Archives FRANCK CHAPOLARD - Ici entouré du piston Fleurier et du milieu Injai, Flégeau apprécie la mentalité d'un groupe qui ne lâche rien dans la dernière ligne droite du championnat.

Elément expérimenté d'un FCVB toujours aussi solide, après le nul ramené de Laval samedi (2-2), le défenseur caladois revient sur l'état d'esprit d'un groupe qui peut encore viser les barrages pour l'accession en Ligue 2, à cinq marches de la fin.

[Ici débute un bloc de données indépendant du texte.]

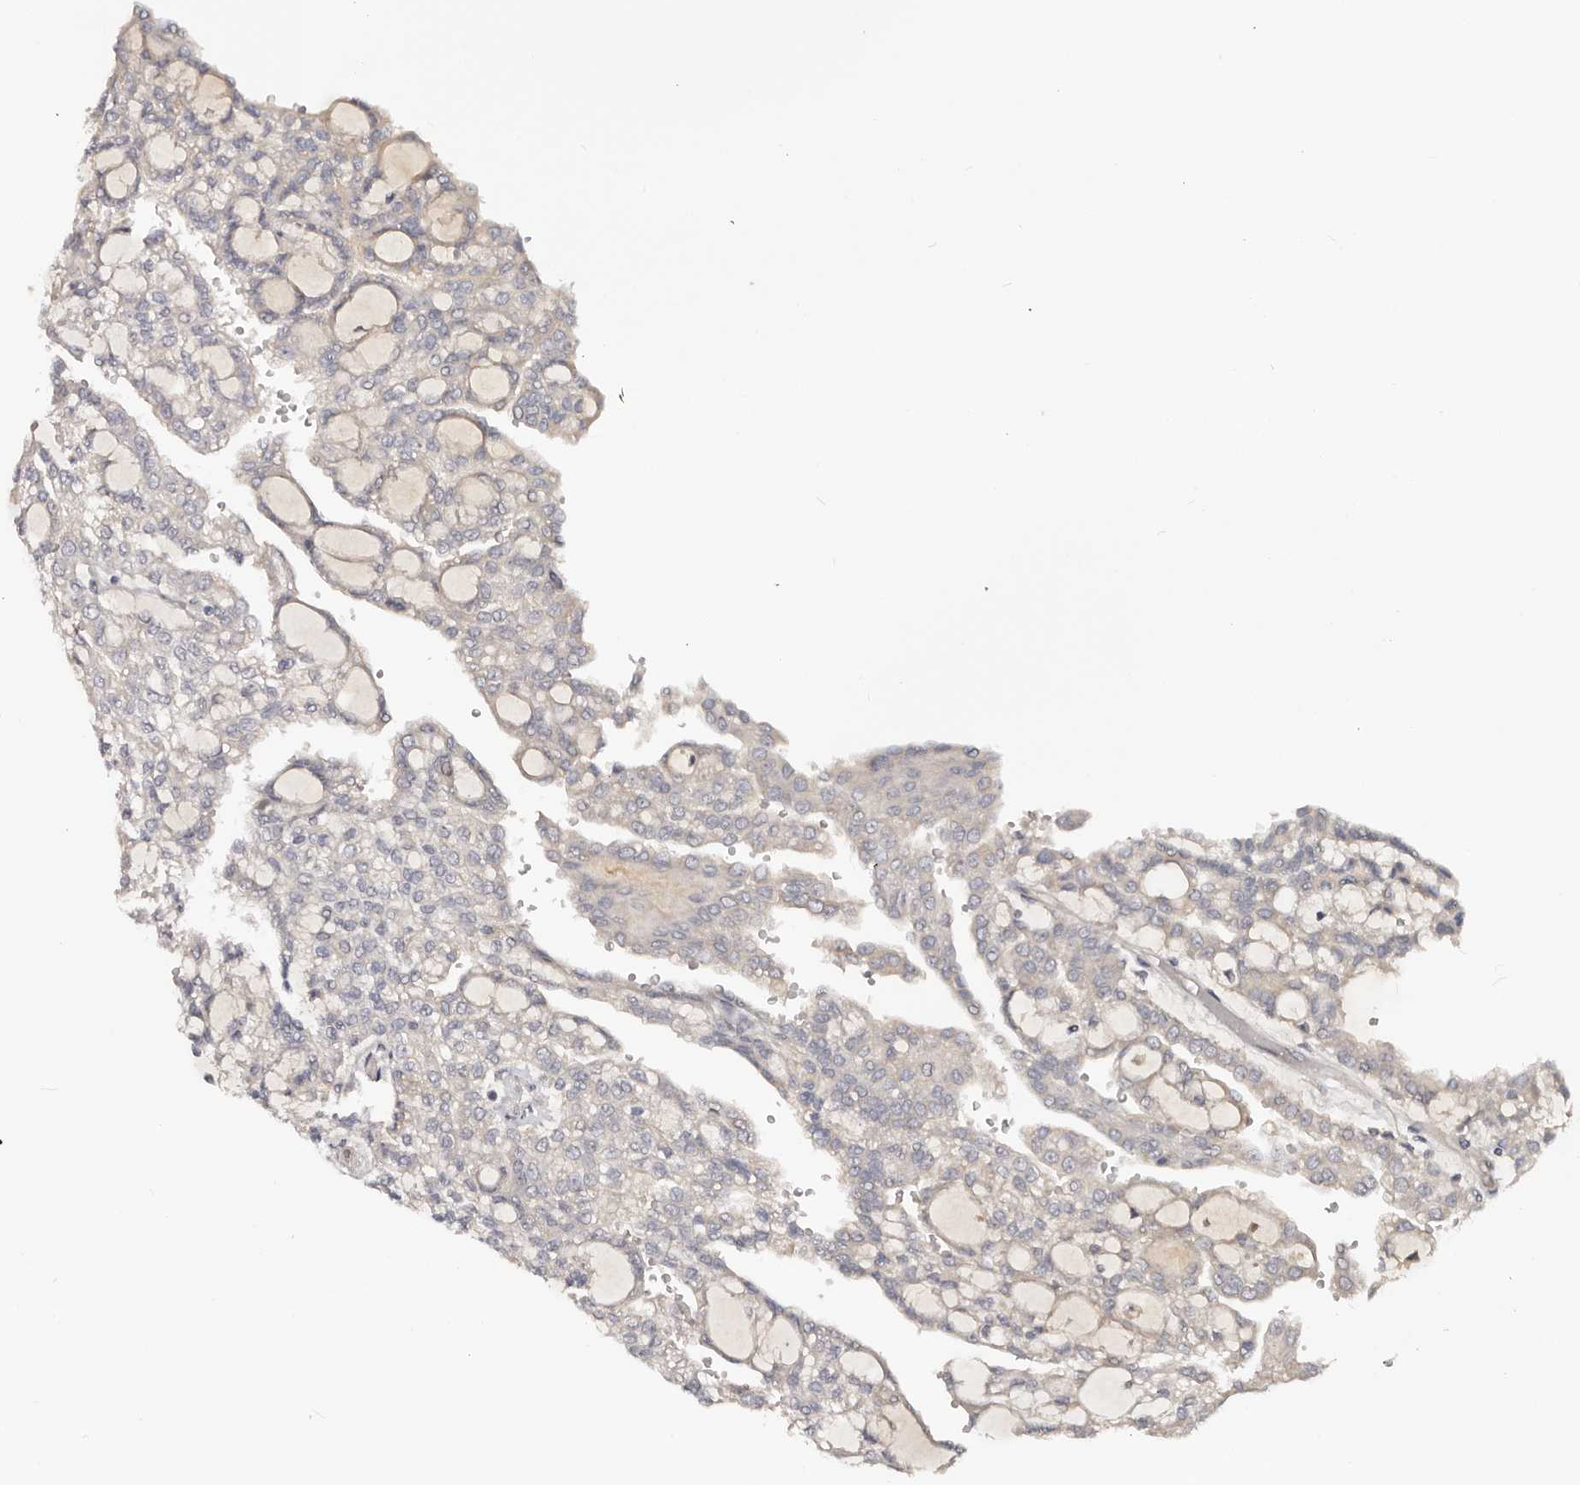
{"staining": {"intensity": "negative", "quantity": "none", "location": "none"}, "tissue": "renal cancer", "cell_type": "Tumor cells", "image_type": "cancer", "snomed": [{"axis": "morphology", "description": "Adenocarcinoma, NOS"}, {"axis": "topography", "description": "Kidney"}], "caption": "IHC image of human renal cancer stained for a protein (brown), which reveals no expression in tumor cells. (DAB immunohistochemistry (IHC), high magnification).", "gene": "CCDC190", "patient": {"sex": "male", "age": 63}}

Il est revenu plus vite que prévu. Blessé au pied (fracture de l'orteil) face à Boulogne (1-1, 27 février), Nicolas Flégeau a fait son retour contre Concarneau (1-0), un mois plus tard, sans avoir rien perdu de sa capacité à jouer simple, à relancer propre, à ne jamais paniquer dans sa surface… L'un des symboles de l'assurance caladoise en National. Une équipe qui reste sur six journée sans défaite, au point de se mêler à la lutte pour la troisième place de barragiste, toujours détenue par Orléans que les Caladois visiteront la semaine prochaine. Mais avant cela, il y a Créteil samedi à Chouffet. Et ça, Flégeau l'a bien à l'esprit. Il rappelle ceci : marche par marche, la fin de saison du FCVB demeure une belle curiosité, à entretenir.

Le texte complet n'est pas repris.